The effect of representing networks with ‘spaghetti’ network graphs, like the above inscrutable graph I found on Google images, is surprising because simultaneously almost completely illegible and yet at the same time immediately satisfying. Whenever I show a network graph when describing my own work everyone seems to ‘get’ what I’m up to.
If you want to gather data for social network analysis, or check it, or edit it, you tend to do so using a matrix table. Doing so via a network graph is going be very hard.
If you want to boil your data down into some aggregate picture then you can use mathematical approaches to derive properties: modularity, connectedness, etc. If you try to guess these properties by looking at a network graph, your intuition is not going to be great.

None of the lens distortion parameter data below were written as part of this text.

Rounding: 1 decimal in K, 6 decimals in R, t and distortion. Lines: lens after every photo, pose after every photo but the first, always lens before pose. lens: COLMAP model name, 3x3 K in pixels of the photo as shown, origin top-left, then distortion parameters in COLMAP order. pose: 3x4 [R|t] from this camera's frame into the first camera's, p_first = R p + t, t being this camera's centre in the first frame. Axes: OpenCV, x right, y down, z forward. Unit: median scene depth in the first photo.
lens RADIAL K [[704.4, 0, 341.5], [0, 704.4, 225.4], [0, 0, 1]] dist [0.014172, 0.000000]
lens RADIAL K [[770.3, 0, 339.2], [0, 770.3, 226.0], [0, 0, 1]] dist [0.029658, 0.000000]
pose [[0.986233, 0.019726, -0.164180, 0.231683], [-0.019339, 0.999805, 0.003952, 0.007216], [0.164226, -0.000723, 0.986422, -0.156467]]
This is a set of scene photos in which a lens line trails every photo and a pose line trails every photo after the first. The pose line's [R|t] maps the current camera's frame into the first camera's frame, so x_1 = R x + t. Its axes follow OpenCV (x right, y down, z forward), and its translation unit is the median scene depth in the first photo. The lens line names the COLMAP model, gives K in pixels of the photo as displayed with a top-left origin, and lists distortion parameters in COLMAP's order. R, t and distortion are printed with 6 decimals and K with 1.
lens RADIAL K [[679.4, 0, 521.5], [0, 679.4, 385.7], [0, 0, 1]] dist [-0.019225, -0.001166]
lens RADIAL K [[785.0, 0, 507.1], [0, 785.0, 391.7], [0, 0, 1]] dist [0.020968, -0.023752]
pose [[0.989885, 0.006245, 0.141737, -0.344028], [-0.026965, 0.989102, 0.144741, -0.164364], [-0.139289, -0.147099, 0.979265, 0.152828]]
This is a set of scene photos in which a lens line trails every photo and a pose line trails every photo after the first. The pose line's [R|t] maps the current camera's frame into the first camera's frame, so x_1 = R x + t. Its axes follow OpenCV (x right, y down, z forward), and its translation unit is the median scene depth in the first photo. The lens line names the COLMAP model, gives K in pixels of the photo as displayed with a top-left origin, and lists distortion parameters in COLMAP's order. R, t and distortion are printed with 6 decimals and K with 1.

And yet network graphs of my work seem to be incredibly important for people to be able to mentally situate what’s going on, to position what I’m doing in their minds. It seems to live in between the comprehensive tabular matrix and the reductionist statistical analysis and fill a unique, qualitative role.

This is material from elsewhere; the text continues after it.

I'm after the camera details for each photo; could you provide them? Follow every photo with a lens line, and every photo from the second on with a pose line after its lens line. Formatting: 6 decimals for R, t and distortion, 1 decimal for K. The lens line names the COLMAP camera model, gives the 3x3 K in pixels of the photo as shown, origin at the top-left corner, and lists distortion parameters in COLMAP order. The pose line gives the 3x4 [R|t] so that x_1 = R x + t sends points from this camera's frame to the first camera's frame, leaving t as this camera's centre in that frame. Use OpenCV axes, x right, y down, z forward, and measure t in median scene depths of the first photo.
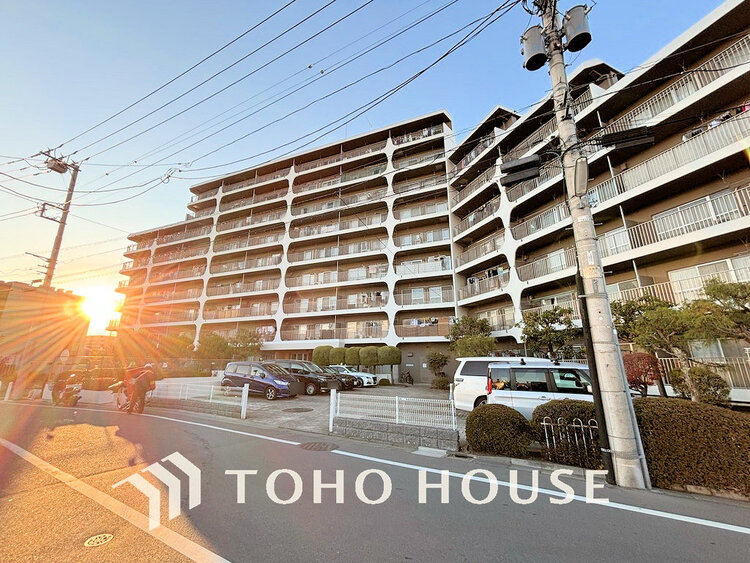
lens RADIAL K [[303.0, 0, 375.5], [0, 303.0, 282.3], [0, 0, 1]] dist [-0.001230, -0.000102]
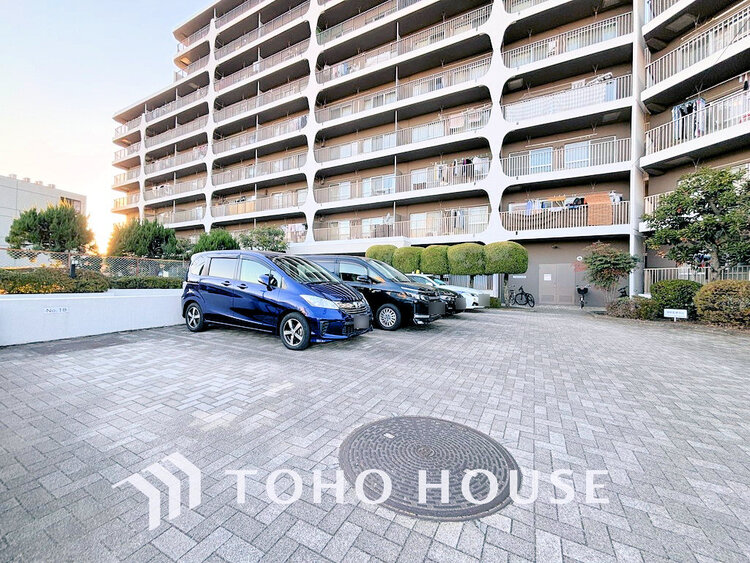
lens RADIAL K [[303.0, 0, 375.5], [0, 303.0, 282.3], [0, 0, 1]] dist [-0.001230, -0.000102]
pose [[0.995101, 0.013781, -0.097899, -0.129331], [0.012010, 0.966053, 0.258065, 0.131230], [0.098132, -0.257976, 0.961155, 0.403959]]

Gephi, which I use to visualise networks as graphs, has various algorithms for creating the network layouts. They are computationally expensive and take several seconds to run, yet after all this computation the result often leaps off the page as visually wrong – unbalanced in someway. Usually I can see what needs to change to make it right.
The sense of orientation that comes from a seeing a network graph, and the immediate ability to layout a graph in a way that apparently a computer cannot might be linked at some cognitive level – do humans have a special module for processing network graphs?

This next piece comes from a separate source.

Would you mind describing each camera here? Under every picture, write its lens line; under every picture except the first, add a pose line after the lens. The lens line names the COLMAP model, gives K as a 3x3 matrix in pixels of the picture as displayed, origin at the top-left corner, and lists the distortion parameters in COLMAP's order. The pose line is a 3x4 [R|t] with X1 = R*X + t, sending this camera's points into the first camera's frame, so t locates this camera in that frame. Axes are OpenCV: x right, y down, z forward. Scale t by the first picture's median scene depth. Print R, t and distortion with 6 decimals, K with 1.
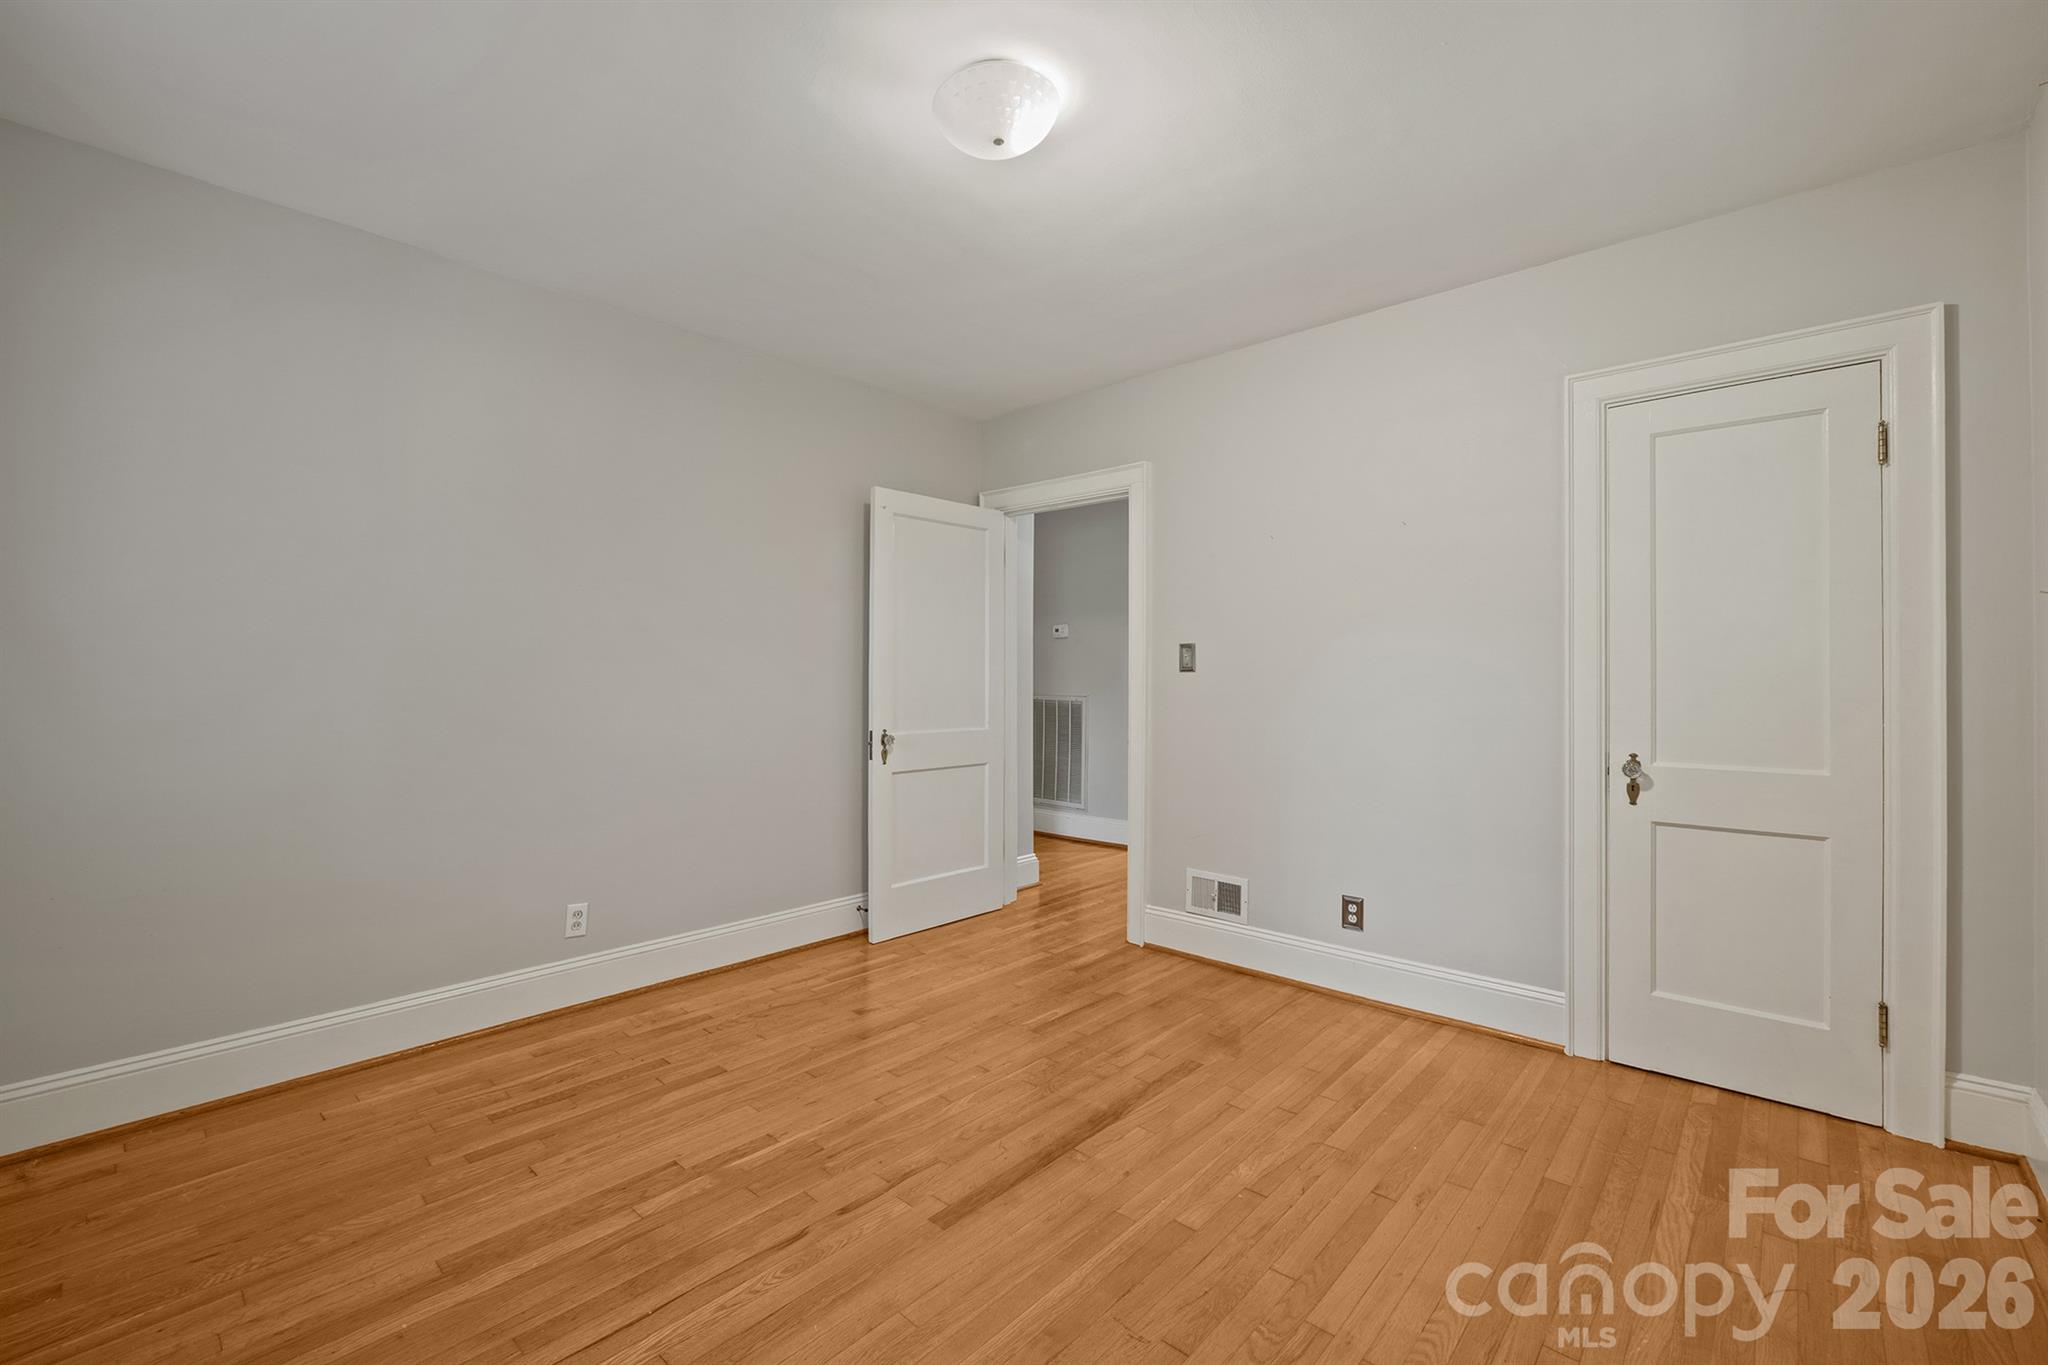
lens RADIAL K [[862.1, 0, 1025.2], [0, 862.1, 680.7], [0, 0, 1]] dist [-0.007461, -0.000106]
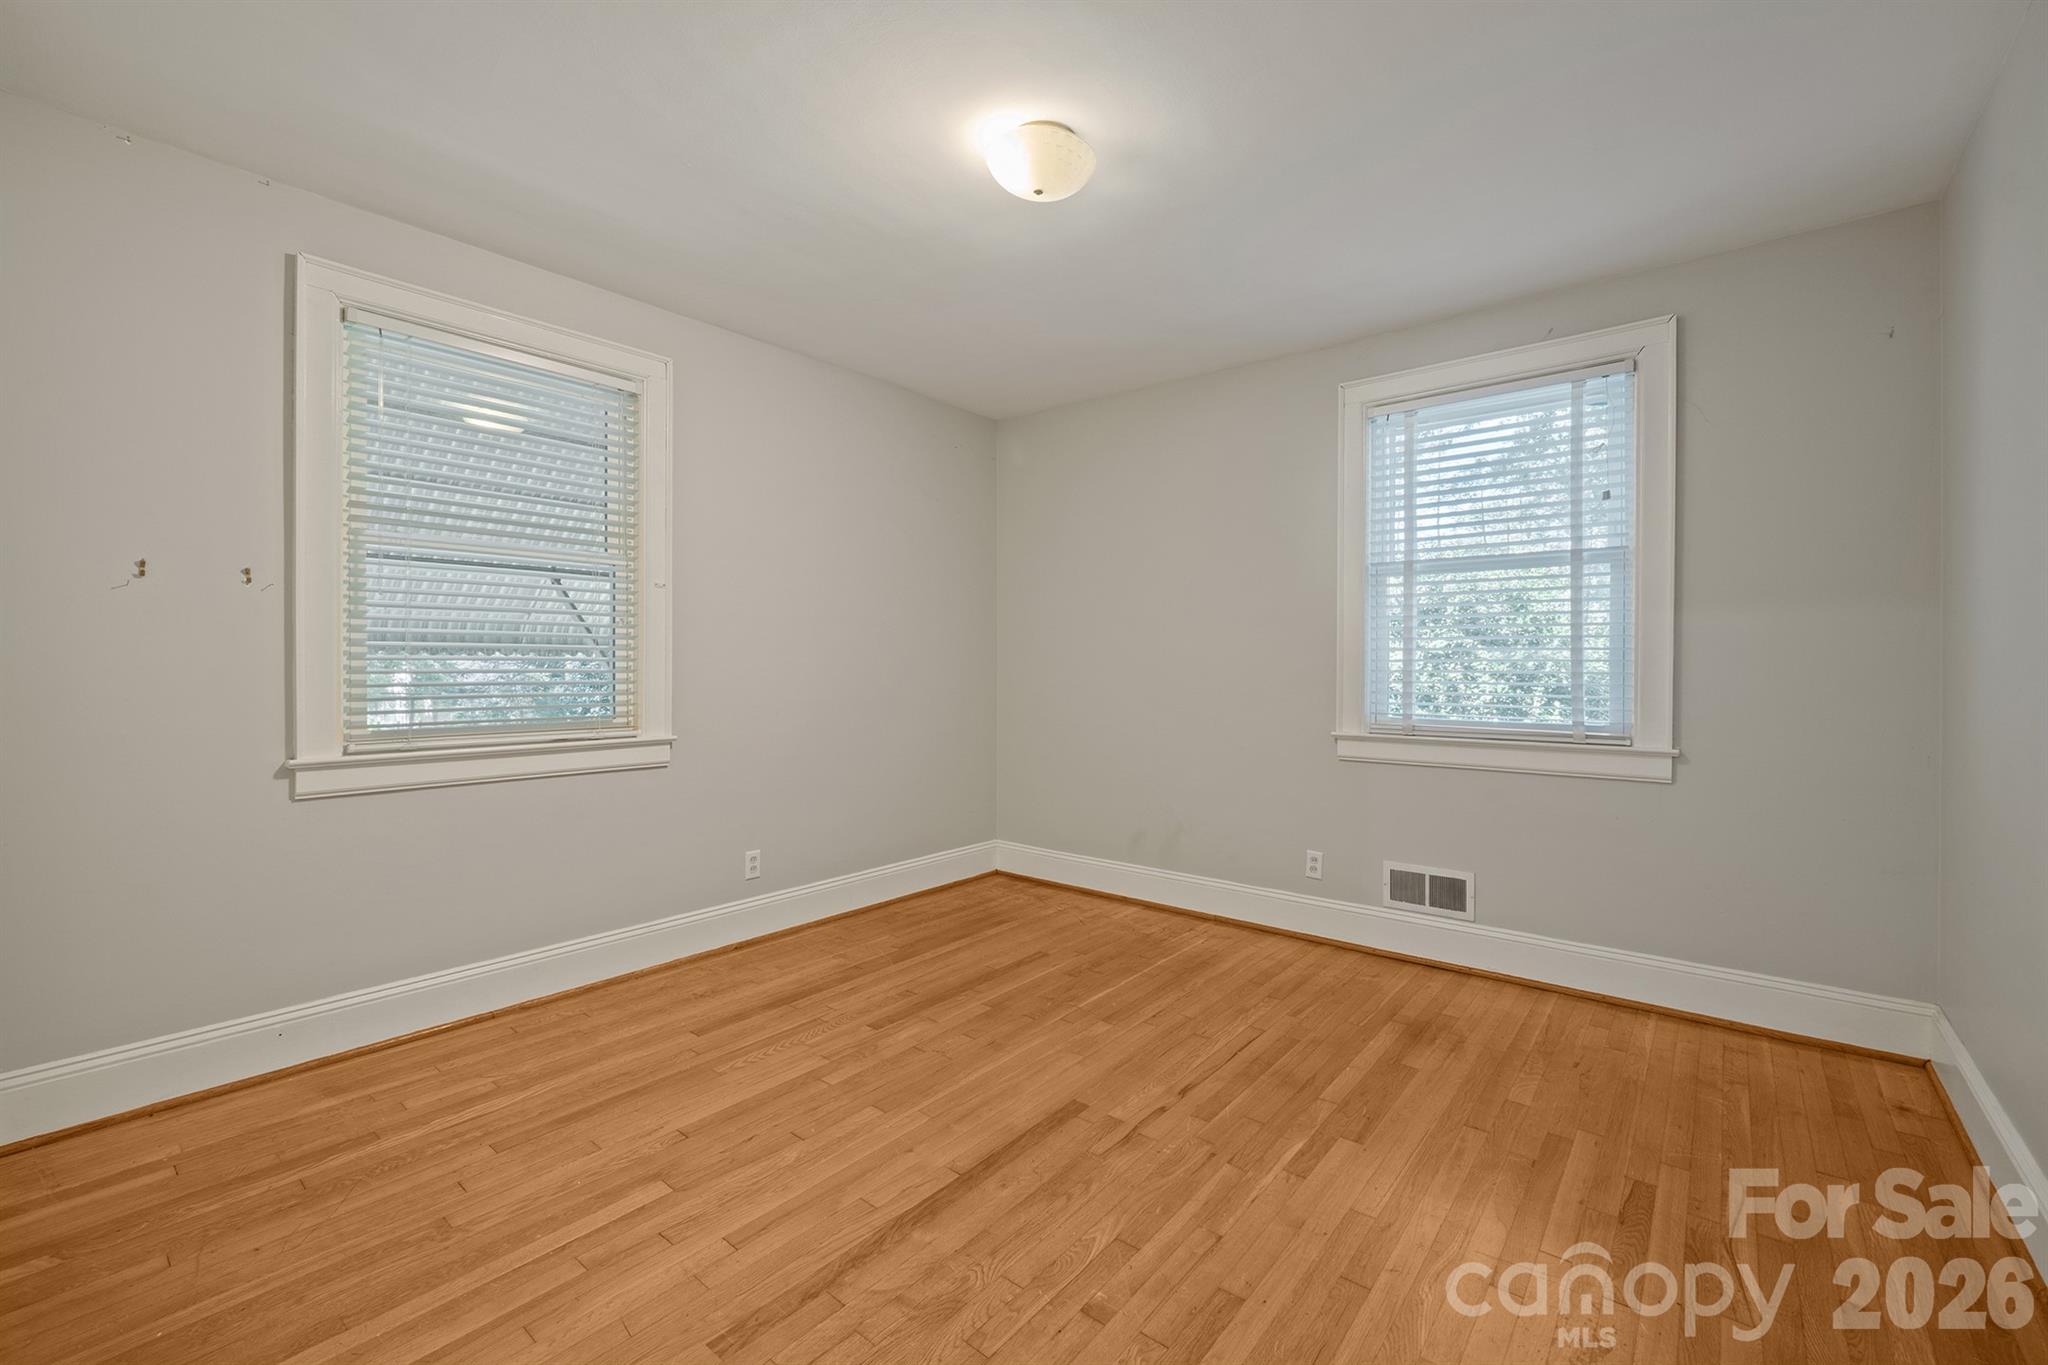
lens RADIAL K [[862.1, 0, 1025.2], [0, 862.1, 680.7], [0, 0, 1]] dist [-0.007461, -0.000106]
pose [[-0.998689, -0.004888, -0.050964, 0.038209], [-0.005768, 0.999836, 0.017146, 0.002589], [0.050872, 0.017418, -0.998553, 1.950079]]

In any case, what I previously thought off as a bug – the seductive quality of the spaghetti graph – I am now reconsidering as a feature – that network graphs, even borderline illegible ones, give us some kind of context and confidence in the data we are examining. Perhaps they just act as a handy prompt to ask some important questions: are there meaningful clusters? Is the graph complete? What are the nodes, actually? What types of edges are there?
Some brief research has turned up some approaches to reducing the amount of spaghetti in the network diagram.
Above is an attempt to add matrices to network diagrams. Representing both halves of a necessarily symmetric matrix violates all kinds of Tufte dictums, that aside this graphic fails because it doesn’t aid intuition very much at all, and the hard data is impossible to read off because the matrices don’t have labels.
In another approach  we see an attempt to make clusters more intuitive. I think this work is more successful than the first example because of the specific focus on a qualitative, at a glance approach, however it’s also representing fewer nodes and edges so perhaps has set itself a lower hurdle. In case you can’t tell, the various coloured clusters have been encouraged to form into recognisable shapes – square, circle, heart, light great is approximating a triangle. But why square, circle, triangle? Was the key problem with this diagram comprehending the clusters anyway?
Contextual, rather than algorithmic
In looking through data visualisation books I found pure networks, the kind that the two examples above are trying to represent, quite rare. But we’ve all seen a very famous example of network data vis – perhaps the canonical example of data visualisation – the London Tube Map. What makes it work so well is the judicious addition and removal of information. The Thames isn’t part of the network, but without it the stations are completely geographically unmoored. Yet the precise distances between the stations have been scrapped, a detail that gets in the way of the aesthetic.
The tubemap has been been done to death, so I’ve included British Airways’ network graph of their flights, circa 1989. Here there is an extra contextual detail of the dotted connections which reach around what would be the back of the globe if we were looking at normal map of the earth. I also like the pleasing way that different destinations peel of a central spine.
These bespoke visualisations seem to be pointing out the inadequacy of the purely algorithmic approach of software packages like Gephi.
Even so, it seems that we take something from even the worst spaghetti diagrams.
 Henry, Nathalie, J. Fekete, and Michael J. McGuffin. “NodeTrix: a hybrid visualization of social networks.” Visualization and Computer Graphics, IEEE Transactions on 13.6 (2007): 1302-1309.
 Shannon, Ross, Aaron Quigley, and Paddy Nixon. “Graphemes: self-organizing shape-based clustered structures for network visualisations.” CHI’10 Extended Abstracts on Human Factors in Computing Systems. ACM, 2010.